%%
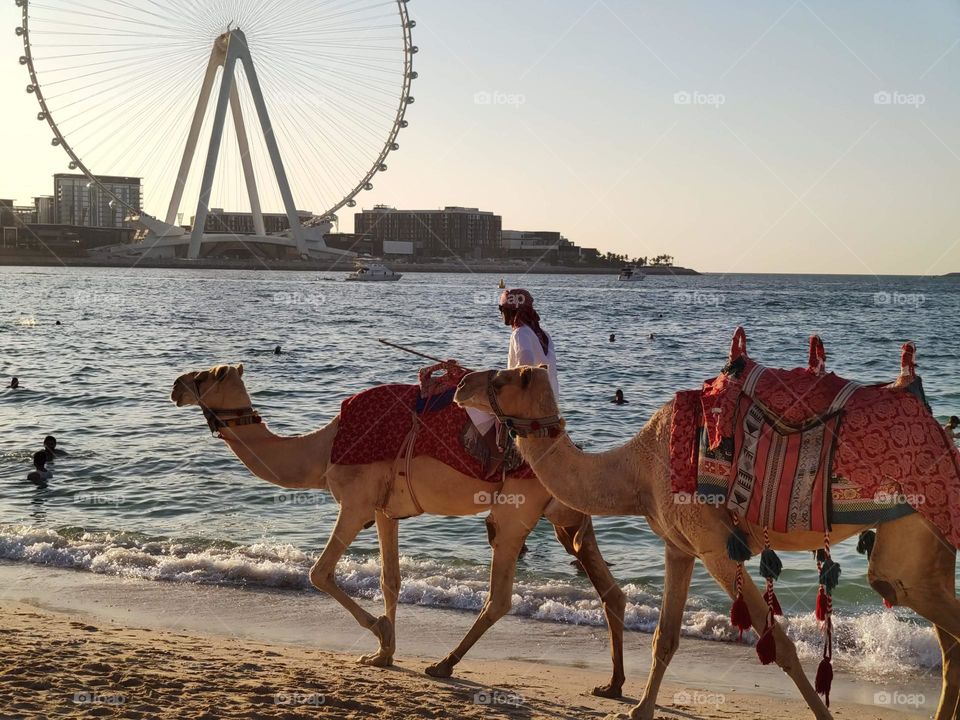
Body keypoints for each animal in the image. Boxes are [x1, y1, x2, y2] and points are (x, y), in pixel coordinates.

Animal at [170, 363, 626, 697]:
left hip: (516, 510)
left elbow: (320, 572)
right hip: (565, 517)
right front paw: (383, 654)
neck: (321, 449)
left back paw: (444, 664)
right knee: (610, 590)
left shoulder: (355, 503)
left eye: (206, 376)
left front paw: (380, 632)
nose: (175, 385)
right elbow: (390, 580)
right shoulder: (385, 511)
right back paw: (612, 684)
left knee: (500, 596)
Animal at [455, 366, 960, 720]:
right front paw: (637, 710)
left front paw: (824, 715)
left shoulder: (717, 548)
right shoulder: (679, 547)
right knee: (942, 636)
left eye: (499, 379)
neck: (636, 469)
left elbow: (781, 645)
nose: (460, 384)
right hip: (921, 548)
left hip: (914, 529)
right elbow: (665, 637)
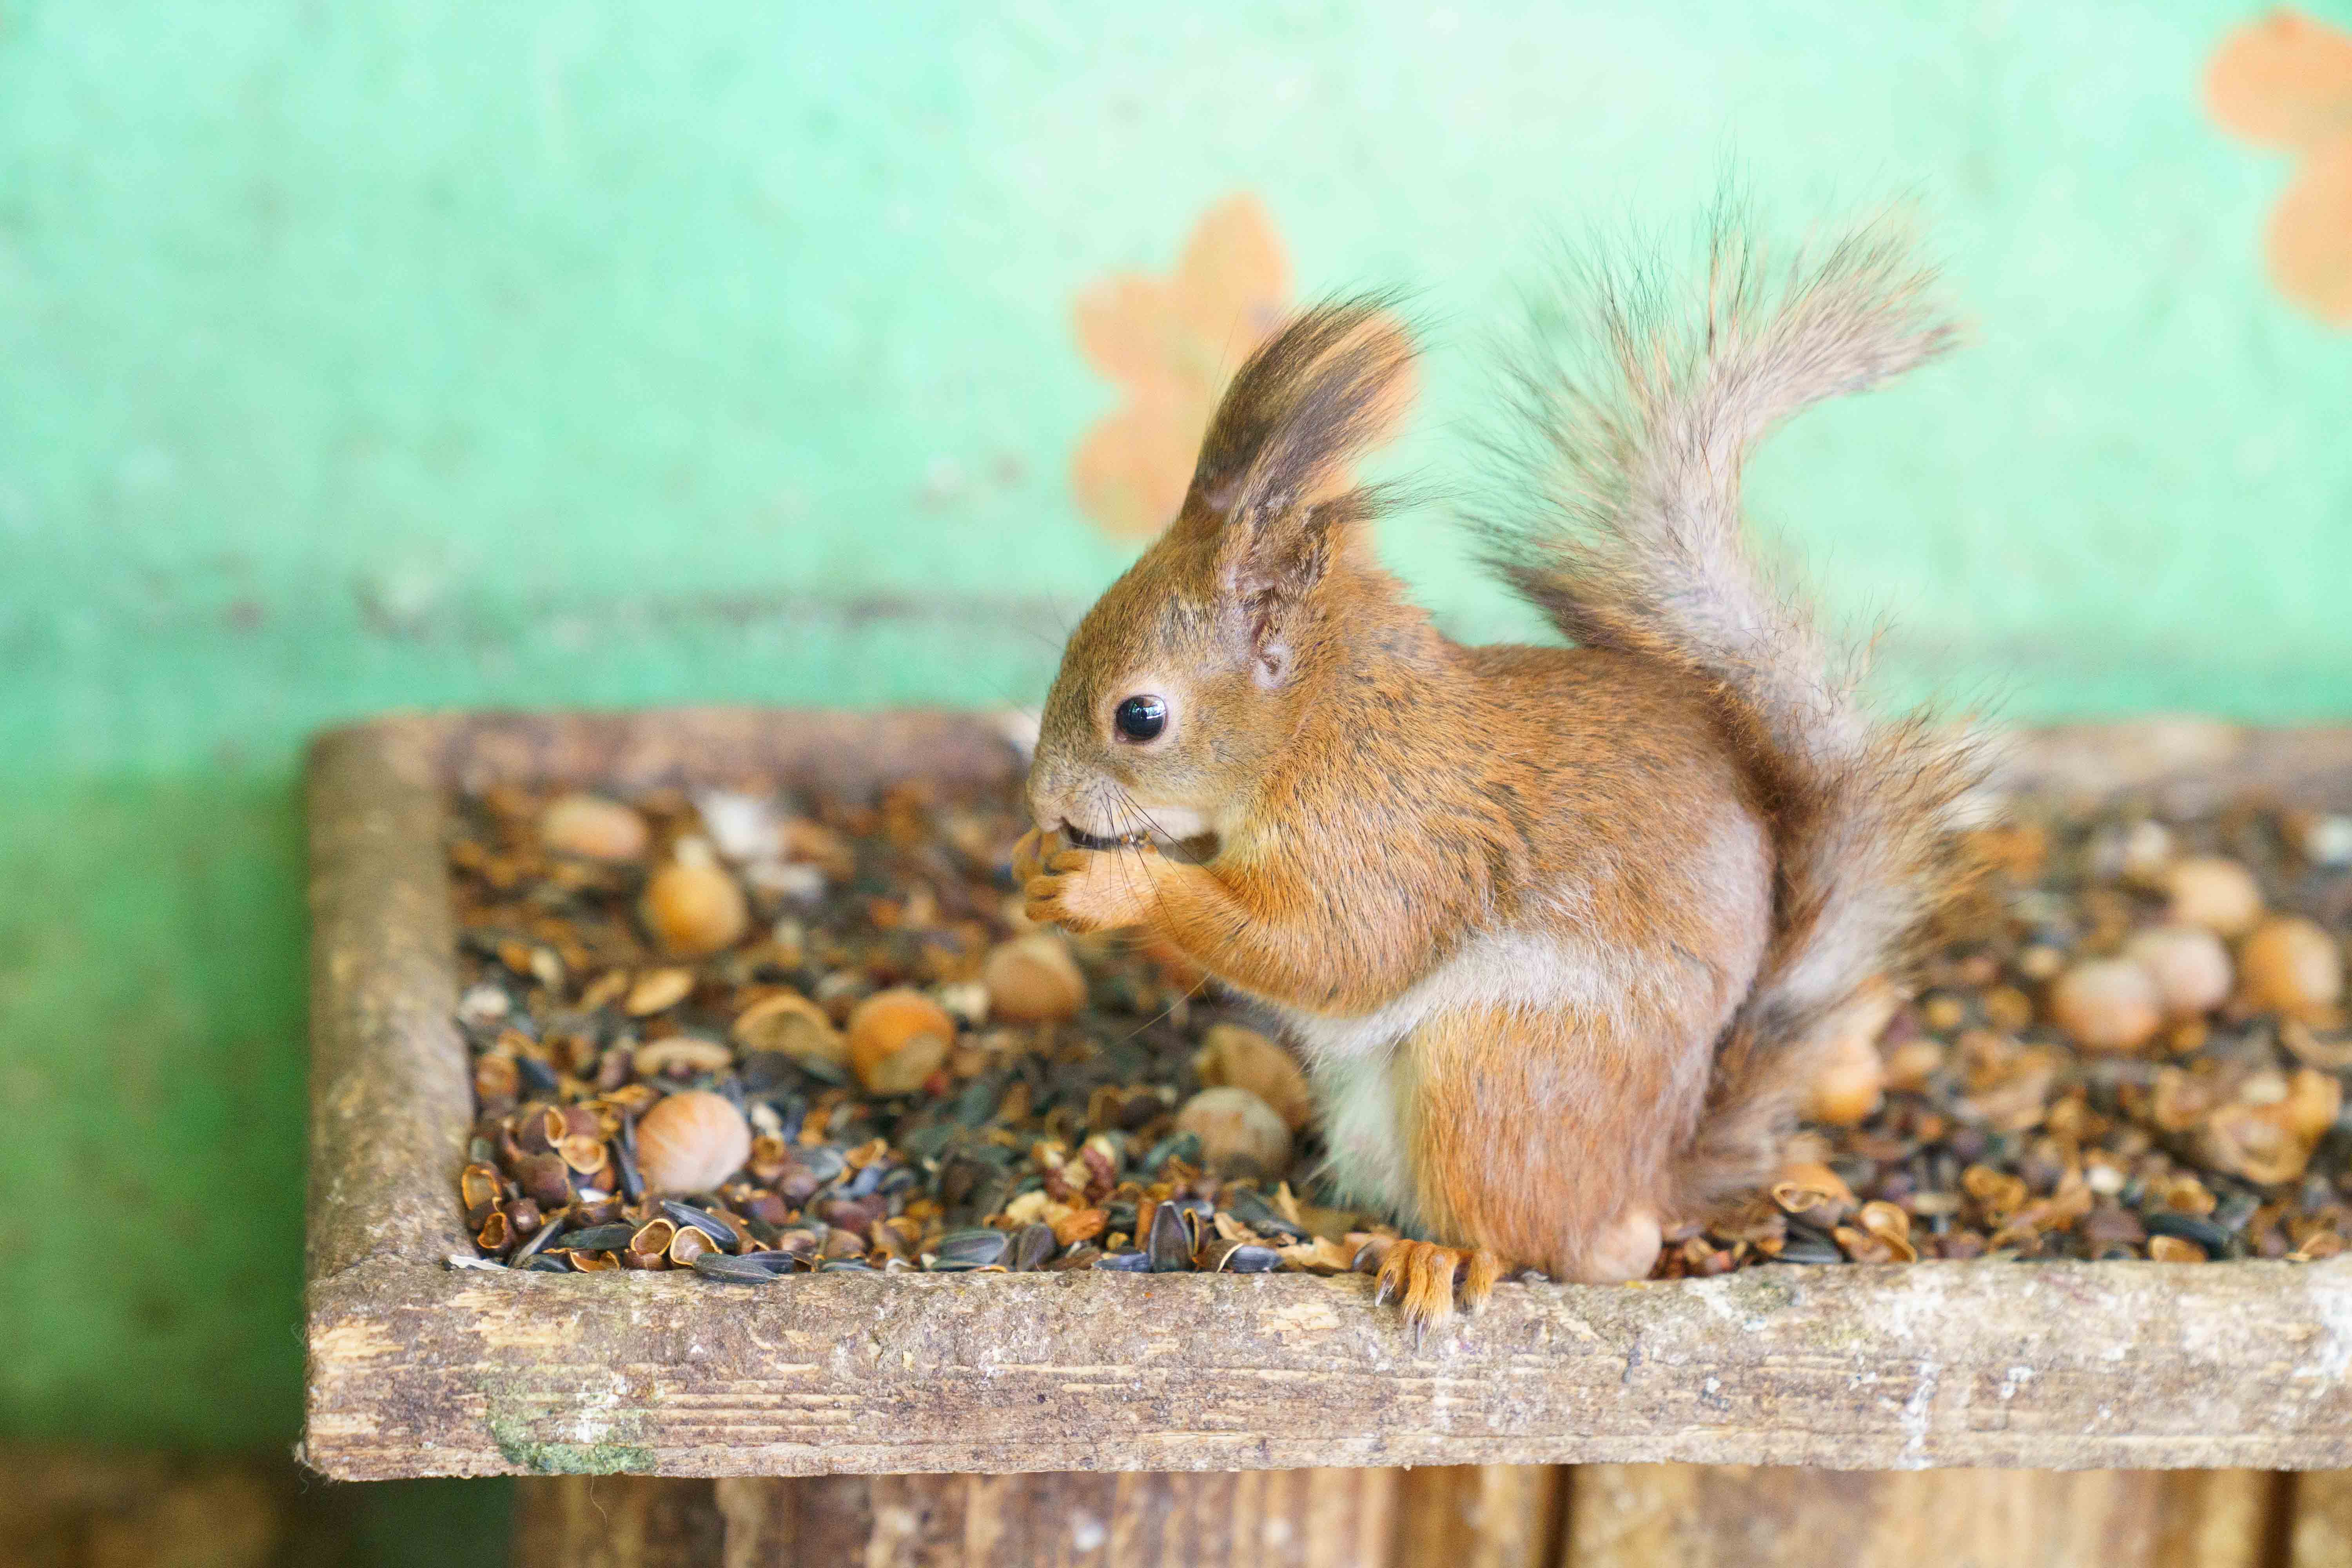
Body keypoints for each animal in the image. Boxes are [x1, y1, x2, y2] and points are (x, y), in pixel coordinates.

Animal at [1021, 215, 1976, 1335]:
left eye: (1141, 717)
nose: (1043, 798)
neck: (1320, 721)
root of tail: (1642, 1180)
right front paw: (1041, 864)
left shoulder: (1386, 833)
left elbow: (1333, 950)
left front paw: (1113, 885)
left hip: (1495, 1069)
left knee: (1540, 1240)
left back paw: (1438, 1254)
%%
• [WORK INSTRUCTIONS]: The reply must match the records exactly, apart from the pictures, which are left out.

• [YOUR RESPONSE]:
Body keypoints for each animal in the image. Boxes are [x1, y1, x2, y2] and points are (x, y), in pixel coordinates.

Animal at [170, 363, 626, 697]:
left hip: (516, 510)
left elbow: (320, 572)
right hip: (565, 517)
right front paw: (383, 654)
neck: (321, 449)
left back paw: (444, 664)
right knee: (610, 590)
left shoulder: (355, 503)
left eye: (206, 376)
left front paw: (380, 632)
nose: (175, 385)
right elbow: (390, 580)
right shoulder: (385, 511)
right back paw: (612, 684)
left knee: (500, 596)
Animal at [455, 366, 960, 720]:
right front paw: (637, 710)
left front paw: (824, 715)
left shoulder: (717, 548)
right shoulder: (679, 547)
right knee: (942, 636)
left eye: (499, 379)
neck: (636, 469)
left elbow: (781, 645)
nose: (460, 384)
right hip: (921, 548)
left hip: (914, 529)
right elbow: (665, 637)
Body keypoints for each animal in the image. Boxes are [x1, y1, x2, y2] and points are (x, y), in pixel coordinates.

Animal at [1021, 215, 1976, 1335]:
left eye: (1141, 717)
nose: (1043, 798)
neck: (1320, 721)
root of tail: (1642, 1180)
right front paw: (1041, 864)
left shoulder: (1386, 833)
left elbow: (1333, 950)
left front paw: (1113, 885)
left hip: (1495, 1069)
left knee: (1540, 1240)
left back paw: (1438, 1254)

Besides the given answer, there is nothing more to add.